The majority New Democrats, joined by two Green Party members and two Independents, voted down the proposed Conservative bill at first reading.

The Opposition BC United voted in favour of proceeding to first reading, saying in a statement the party was sticking to its policy under Leader Kevin Falcon to never oppose the introduction of any bill on first reading.

"Under Kevin Falcon, the BC United caucus has always, and continues to always respect parliamentary tradition and support all bills from all four political parties, on first reading votes out of respect for the democratic process," said the statement.

Green Party Leader Sonia Furstenau said the participation and inclusion of all children and youth in sports in B.C. should not be used as "political wedges."

"What we should be striving for in this province is political discourse that brings people together and doesn’t sow hatred and anger and fear," she said. "We have sports bodies in this province who are dealing with very nuanced conversations about inclusion and participation."

Rustad told the legislature the proposed bill would ensure publicly funded sports events "must be classified by sex, and it limits participation to participants of the biological sex that corresponds to the sex classification."

He said the aim of the proposed bill was to ensure women are treated fairly.

"There are inherent differences between males and females, ranging from chromosomal and hormonal differences to physiological differences," said Rustad.
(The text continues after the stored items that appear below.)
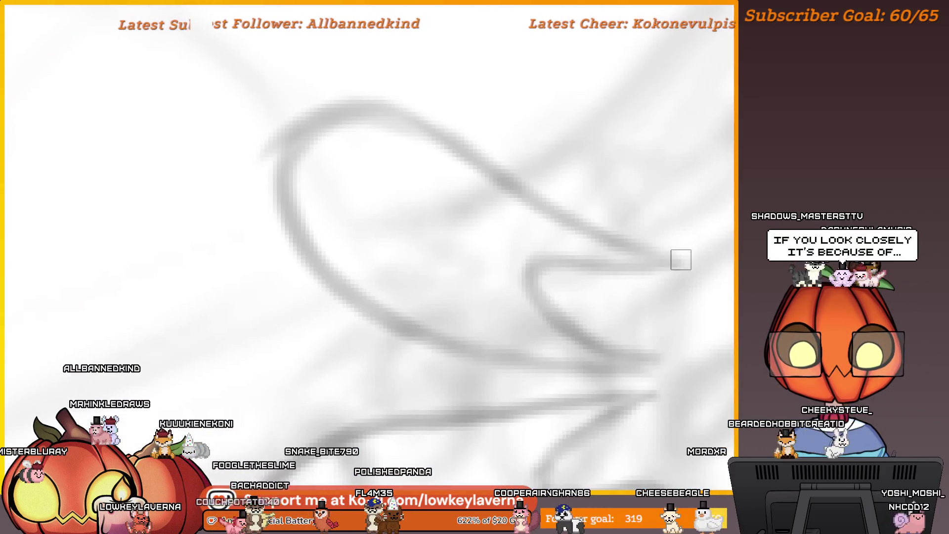
{"action": "mouse_move", "coordinate": [682, 272]}
{"action": "left_mouse_down"}
{"action": "mouse_move", "coordinate": [354, 125]}
{"action": "mouse_move", "coordinate": [289, 269]}
{"action": "mouse_move", "coordinate": [576, 377]}
{"action": "mouse_move", "coordinate": [633, 374]}
{"action": "left_mouse_up"}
"But more than the obvious differences, over time, women and girls have struggled to be identified as a person. They have struggled to have the right to vote. They have struggled to be allowed to be in certain places, and they have struggled to be paid fairly."

Kahlon, a former Olympic field hockey player, said Rustad was using time in the legislature to "pick on kids."

"I’ve spent my entire life playing sport," he said. "I was bullied as a kid. I can tell you that sports saved me and it’s sports that saves a lot of young people out there. And to use kids and their abilities to just be among friends and playing something that they love as a political tool to try and score some points is shameful in my opinion."